Secondo l’elaborazione di Federauto su dati del ministero dei Trasporti, il Mercato italiano dei veicoli industriali ha subito una leggera flessione.
Nel corso dell’anno infatti sono state immatricolate 27.005 unità, in diminuzione del 3,72% rispetto alle 28.049 del 2024.
Sul fronte dell’alimentazione, si conferma ancora una volta il gasolio, le cui immatricolazioni si attestano a 25.993 unità, pari al 96,25% del totale, contro il 97,39% del 2024.
Da segnalare però l'aumento delle vendite dei camion elettrici, che in percentuale salgono addirittura del 178,77%, con le immatricolazioni che passano da 212 a 591 unità, con una quota che sale dallo 0,76% al 2,19%, indicatore che riflette la crescente sensibilizzazione del settore per i temi della sostenibilità.

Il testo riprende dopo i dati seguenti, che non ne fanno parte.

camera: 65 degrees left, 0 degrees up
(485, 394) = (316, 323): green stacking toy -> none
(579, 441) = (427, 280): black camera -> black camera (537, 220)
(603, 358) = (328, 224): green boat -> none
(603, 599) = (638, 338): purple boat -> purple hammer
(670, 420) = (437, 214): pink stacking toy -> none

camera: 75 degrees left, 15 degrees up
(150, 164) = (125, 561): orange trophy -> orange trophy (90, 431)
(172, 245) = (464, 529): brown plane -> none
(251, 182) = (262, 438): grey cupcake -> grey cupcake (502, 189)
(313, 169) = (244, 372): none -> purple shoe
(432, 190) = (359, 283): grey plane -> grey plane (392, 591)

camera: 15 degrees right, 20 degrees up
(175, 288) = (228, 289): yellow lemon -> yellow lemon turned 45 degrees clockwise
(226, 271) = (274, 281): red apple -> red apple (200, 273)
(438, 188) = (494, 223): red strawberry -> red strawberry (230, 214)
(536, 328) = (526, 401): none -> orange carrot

Sul fronte dei costruttori, IVECO si conferma il marchio più immatricolato con una quota del 30%, nonostante una riduzione dei volumi del 10,91%.

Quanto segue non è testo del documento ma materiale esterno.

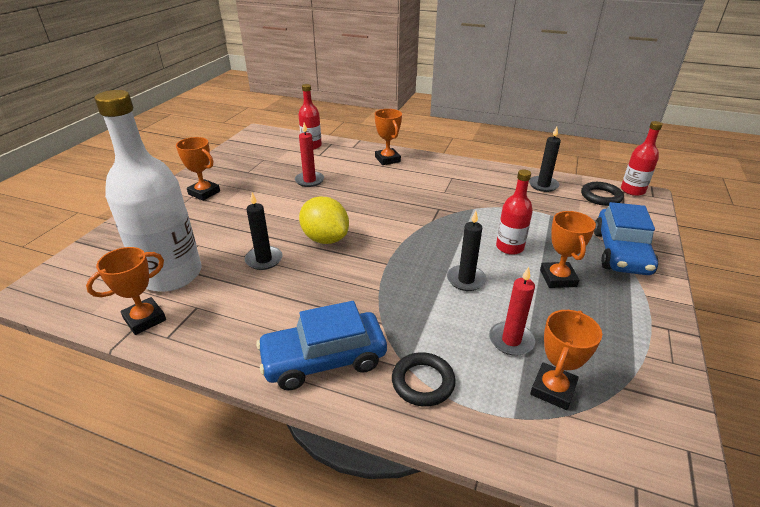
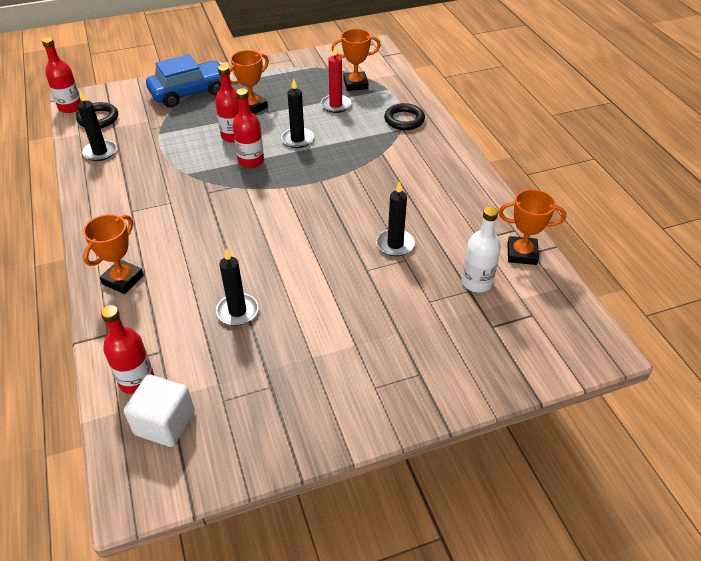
camera: 130 degrees left, 10 degrees up
(171, 275) = (476, 282): white bottle -> white bottle, size x0.50
(204, 193) = (356, 383): orange trophy -> none
(277, 145) = (165, 423): none -> white cube
(309, 180) = (237, 311): red candle -> black candle
(324, 359) = (437, 157): blue car -> none
(325, 239) = (328, 229): yellow lemon -> none
(458, 241) = (251, 161): none -> red bottle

In un contesto che presenta ancora delle sfide, mitigato però dagli sforzi congiunti del settore, Federauto mantiene una visione di cauta stabilità per il 2026.
Si prevede una sostanziale conferma dei risultati del 2025, grazie anche all'attesa implementazione degli incentivi previsti dal Fondo pluriennale recentemente approvato dal Governo.
Questa misura, fortemente voluta da Federauto insieme ad Anfia, Anita, Unatras e Unrae, rappresenta un segnale positivo e un potenziale catalizzatore per il mercato futuro.